Jami Wilson

Jami Wilson

Jami Wilson

College of Letters, Arts & Sciences

History (MA)

My name is Jami Wilson and I am a first year Graduate student in the History MA program at UCCS with a special interest in Chinese History and Gender Studies. I graduated from Pacific Lutheran University in 2014, double majoring in Chinese Studies and Nonfiction Writing, with a GPA of 3.8. After receiving my MA, I plan to pursue a Ph.D. in Asian History or East Asian Studies with a focus on China. During my History MA program, I will be pursuing a theme of gender studies through three different sequences of readings and research courses. Gender roles, most specifically the implications of women as mothers across different societies, will tie together my studies in different fields of history. Alongside my courses, I have also been volunteering at the U.S. Olympic Committee (USOC) Archives since September, processing all of the East Asian documents from the manuscript collection into Past Perfect Museum Software with folder-level descriptions for the purpose of creating a clear finding tool and digitally preserving historical documents.

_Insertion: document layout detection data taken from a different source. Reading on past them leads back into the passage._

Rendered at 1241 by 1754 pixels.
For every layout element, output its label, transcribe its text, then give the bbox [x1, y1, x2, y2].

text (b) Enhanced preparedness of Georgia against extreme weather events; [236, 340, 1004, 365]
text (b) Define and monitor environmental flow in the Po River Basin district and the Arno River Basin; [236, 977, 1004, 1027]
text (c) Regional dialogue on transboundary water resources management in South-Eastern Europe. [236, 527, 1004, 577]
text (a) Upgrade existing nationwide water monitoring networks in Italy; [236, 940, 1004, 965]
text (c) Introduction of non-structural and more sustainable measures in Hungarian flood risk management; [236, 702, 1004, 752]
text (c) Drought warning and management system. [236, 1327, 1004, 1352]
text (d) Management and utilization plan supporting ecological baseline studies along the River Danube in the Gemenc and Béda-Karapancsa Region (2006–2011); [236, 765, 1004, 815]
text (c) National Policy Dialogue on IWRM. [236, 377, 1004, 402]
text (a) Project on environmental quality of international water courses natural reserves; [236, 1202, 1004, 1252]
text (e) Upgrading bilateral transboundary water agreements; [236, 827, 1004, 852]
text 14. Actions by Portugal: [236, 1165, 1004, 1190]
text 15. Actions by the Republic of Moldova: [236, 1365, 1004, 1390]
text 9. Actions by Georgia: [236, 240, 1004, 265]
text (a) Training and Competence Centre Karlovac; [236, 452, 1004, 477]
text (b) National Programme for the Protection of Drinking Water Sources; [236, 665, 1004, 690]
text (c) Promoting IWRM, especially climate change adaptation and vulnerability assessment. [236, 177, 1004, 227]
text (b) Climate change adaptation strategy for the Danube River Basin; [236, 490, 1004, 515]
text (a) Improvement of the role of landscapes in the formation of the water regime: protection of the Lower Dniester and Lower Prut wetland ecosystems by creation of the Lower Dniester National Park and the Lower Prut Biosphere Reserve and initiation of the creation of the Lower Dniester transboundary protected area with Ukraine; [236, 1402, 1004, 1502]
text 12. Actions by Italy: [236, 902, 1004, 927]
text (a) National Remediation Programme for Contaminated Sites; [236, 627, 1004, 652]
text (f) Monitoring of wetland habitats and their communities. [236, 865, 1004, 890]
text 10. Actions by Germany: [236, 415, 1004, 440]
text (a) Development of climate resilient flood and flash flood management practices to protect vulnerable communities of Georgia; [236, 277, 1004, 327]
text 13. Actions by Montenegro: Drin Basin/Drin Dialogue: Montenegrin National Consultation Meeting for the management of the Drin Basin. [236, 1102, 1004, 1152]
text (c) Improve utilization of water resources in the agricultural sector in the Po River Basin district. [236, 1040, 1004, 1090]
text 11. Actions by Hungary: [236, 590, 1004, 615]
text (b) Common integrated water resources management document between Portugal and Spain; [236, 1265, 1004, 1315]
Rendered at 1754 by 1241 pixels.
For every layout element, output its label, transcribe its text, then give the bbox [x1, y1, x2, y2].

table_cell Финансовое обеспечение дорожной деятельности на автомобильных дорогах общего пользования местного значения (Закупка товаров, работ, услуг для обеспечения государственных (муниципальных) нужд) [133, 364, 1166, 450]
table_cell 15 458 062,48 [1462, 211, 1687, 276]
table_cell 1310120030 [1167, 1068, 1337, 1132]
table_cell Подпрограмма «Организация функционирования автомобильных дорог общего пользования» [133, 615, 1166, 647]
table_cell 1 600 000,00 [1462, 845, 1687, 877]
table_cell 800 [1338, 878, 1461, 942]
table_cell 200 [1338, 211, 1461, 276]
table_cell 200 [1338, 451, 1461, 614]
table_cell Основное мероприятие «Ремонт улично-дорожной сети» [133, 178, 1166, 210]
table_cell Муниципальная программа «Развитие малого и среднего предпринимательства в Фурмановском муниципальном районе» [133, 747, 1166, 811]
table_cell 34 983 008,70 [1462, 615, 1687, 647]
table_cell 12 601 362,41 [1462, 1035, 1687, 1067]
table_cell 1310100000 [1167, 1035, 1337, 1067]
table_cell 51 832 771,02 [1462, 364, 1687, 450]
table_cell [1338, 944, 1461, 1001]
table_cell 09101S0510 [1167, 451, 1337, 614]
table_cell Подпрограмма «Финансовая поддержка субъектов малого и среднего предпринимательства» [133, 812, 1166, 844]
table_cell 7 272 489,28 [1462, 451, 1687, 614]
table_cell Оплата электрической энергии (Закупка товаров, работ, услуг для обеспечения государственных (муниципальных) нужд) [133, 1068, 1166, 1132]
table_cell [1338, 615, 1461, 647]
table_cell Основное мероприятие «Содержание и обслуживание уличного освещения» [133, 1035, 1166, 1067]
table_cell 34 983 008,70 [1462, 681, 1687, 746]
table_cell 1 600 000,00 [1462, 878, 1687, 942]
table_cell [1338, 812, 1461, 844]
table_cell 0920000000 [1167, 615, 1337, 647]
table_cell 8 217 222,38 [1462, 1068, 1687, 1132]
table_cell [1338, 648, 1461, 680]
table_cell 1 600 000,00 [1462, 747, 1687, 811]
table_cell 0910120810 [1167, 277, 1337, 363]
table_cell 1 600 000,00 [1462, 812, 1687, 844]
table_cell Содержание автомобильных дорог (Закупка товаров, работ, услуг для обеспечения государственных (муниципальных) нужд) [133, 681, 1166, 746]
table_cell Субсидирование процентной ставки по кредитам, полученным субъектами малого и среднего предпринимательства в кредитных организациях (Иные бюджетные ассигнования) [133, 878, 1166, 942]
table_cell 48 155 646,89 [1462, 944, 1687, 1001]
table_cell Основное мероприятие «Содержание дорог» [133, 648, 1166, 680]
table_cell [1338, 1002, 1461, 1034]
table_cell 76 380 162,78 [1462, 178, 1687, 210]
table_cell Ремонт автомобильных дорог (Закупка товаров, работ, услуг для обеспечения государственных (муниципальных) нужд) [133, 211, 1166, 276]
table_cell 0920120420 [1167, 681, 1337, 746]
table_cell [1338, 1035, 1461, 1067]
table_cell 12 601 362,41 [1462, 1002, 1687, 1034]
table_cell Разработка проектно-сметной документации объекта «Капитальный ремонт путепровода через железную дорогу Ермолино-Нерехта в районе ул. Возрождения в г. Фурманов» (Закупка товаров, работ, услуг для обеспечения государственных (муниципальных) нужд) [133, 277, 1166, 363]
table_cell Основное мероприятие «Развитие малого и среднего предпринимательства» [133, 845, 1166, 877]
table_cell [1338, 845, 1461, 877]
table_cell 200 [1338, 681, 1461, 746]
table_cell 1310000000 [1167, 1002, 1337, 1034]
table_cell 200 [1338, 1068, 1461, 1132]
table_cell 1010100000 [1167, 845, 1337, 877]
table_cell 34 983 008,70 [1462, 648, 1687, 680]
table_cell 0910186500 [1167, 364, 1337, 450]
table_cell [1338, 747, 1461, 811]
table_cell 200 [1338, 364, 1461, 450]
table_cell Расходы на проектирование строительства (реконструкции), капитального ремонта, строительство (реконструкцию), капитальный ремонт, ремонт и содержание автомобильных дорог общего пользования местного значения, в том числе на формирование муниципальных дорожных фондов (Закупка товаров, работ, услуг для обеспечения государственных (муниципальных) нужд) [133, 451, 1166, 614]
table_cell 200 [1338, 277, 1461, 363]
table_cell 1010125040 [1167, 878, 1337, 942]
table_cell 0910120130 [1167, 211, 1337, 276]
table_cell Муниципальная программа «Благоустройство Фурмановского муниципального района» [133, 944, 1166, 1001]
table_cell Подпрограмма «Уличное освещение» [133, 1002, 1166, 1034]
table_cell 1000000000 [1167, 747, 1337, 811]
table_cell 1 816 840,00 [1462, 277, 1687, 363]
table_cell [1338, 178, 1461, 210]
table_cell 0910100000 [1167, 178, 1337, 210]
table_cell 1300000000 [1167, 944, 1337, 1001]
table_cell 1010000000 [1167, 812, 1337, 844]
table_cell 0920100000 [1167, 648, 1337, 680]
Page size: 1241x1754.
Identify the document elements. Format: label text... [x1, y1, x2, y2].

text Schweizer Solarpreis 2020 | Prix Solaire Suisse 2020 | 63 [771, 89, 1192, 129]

In fall 2015, Professor Yang Wei tutored me in an Independent Study Chinese History course and also in an Independent Study Chinese Historical Translation. In the Chinese History course, I studied China from its earliest known Dynasty to the 21st Century in order to get a general overview of China’s fluidity in time as a political and cultural entity. While translating various documents from Chinese to English, I developed an interest in the introduction of eugenics into China,which had strong ties to societal gender roles. This interest developed into my paper entitled "Eugenics, Nationalism, and Elitism in the Gender Roles of Republican China: Pan Guangdan's 'Teaching Women to Nurture their Children.'" This study explores Pan Guangdan (1898–1967), the Chinese sociologist who is credited with the introduction of eugenics to China, and his writings on gender roles, education reform, and new motherhood in relation to eugenics. Pan sought to apply eugenics to promoting motherhood based on his conviction that the production of wealth and culture was the duty of men and human reproduction was the duty of women. I will be presenting this paper at Harvard’s East Asia Society Conference 2016: Reimagining Asia February 20-21 with support from a UCCS History Graduate Student Travel Grant to attend this Conference. My paper was also accepted to the Columbia University Graduate Conference on East Asia February 26-27, but I will be unable to attend and present at this conference. I have also applied to present this paper as a poster at the annual meeting of the American Historical Association, the nation’s oldest and most prestigious professional historical organization, in January 2017.